As one insider put it: "Clinton chose his supporters well. To pick a Hollywood constituency is a kind of genius; no behavior is shocking out here. Bad judgment here is forgiven if you do your job well."
In general, supporters repeatedly indicated their frustration with Starr's investigation. "I think it's time for those of us who are mainstream liberals to stand up and say, 'Who cares?' on this point," said Edward Tabash, a Beverly Hills attorney who contributed $10,000 to Clinton's defense. "To me it is highly believable and even likely that a president would lie about something which should be nobody's business and yet be eminently trustworthy in matters that pertain to state and his official function. To me, that dichotomy is eminently understandable."
Tabash said that Clinton's achievements -- in balancing the budget, in starting Mideast peace talks, in promoting education -- far outweigh the issues involved in the Lewinsky affair. "I would think that our country will have lost its mind if we permit anyone to push him out of office over this."
At least one contributor said he was hurt by Clinton's admission, but planned to continue to give to the legal fund out of a conviction that he was the most capable president the country has had in decades.
"He's tied his his own hands, and by doing so he's tied the country's hands," said Stanley Scheinbaum, a Los Angeles economist who has contributed $10,000 to the fund and is about to make another contribution in his wife's name. "I want to do everything to untie his hands."
Scheinbaum added that when he watched Clinton's admission last week he felt "anger. No surprise. I had half assumed it was true. But I was angry at him for jeopardizing himself and us in the bargain. He's weakened us at a terrible time."
But far more common was a passionately sympathetic response to the president's predicament. "There is nothing he could have said that would have satisfied the Clinton-haters and the pompous commentators in Washington," said Steven Rivers, a publicist and well-connected Hollywood Democrat who also contributed to Clinton's legal defense.
"I am so angry.

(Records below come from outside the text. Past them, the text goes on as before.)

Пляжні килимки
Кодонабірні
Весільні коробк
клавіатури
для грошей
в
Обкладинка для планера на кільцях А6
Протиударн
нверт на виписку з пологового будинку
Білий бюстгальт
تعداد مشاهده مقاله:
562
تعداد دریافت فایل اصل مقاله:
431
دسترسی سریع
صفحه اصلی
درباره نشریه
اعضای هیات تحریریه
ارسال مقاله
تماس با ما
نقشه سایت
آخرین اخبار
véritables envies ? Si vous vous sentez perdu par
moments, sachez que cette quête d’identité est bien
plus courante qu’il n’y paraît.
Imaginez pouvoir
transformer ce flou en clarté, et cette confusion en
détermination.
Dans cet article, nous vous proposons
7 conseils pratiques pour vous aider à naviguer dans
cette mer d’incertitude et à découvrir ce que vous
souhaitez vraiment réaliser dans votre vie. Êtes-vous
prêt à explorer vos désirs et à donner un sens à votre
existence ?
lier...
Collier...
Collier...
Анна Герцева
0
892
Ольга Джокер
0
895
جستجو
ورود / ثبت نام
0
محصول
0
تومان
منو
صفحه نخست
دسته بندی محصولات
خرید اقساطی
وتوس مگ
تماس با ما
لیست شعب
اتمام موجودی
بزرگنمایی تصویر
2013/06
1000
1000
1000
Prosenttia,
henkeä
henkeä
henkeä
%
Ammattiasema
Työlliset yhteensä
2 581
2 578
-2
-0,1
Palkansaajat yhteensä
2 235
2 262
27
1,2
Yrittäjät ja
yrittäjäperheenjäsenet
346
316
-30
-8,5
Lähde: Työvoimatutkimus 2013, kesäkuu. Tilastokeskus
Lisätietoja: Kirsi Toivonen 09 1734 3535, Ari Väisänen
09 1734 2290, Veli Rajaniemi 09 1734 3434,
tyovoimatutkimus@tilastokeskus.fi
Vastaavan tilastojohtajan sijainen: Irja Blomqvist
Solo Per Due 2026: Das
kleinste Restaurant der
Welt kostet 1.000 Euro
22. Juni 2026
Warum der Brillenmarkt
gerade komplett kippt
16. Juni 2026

I am so disappointed in the media. We're talking about the destruction of the president here," he added. "The disconnect between how people in Washington and in the rest of country think has never been as wide as it is right now."
Said Saban: "This whole witch hunt is hurting the country. I am outraged as an American, not as a supporter of the president. And there's nothing I can do about it but talk to you -- and my wife."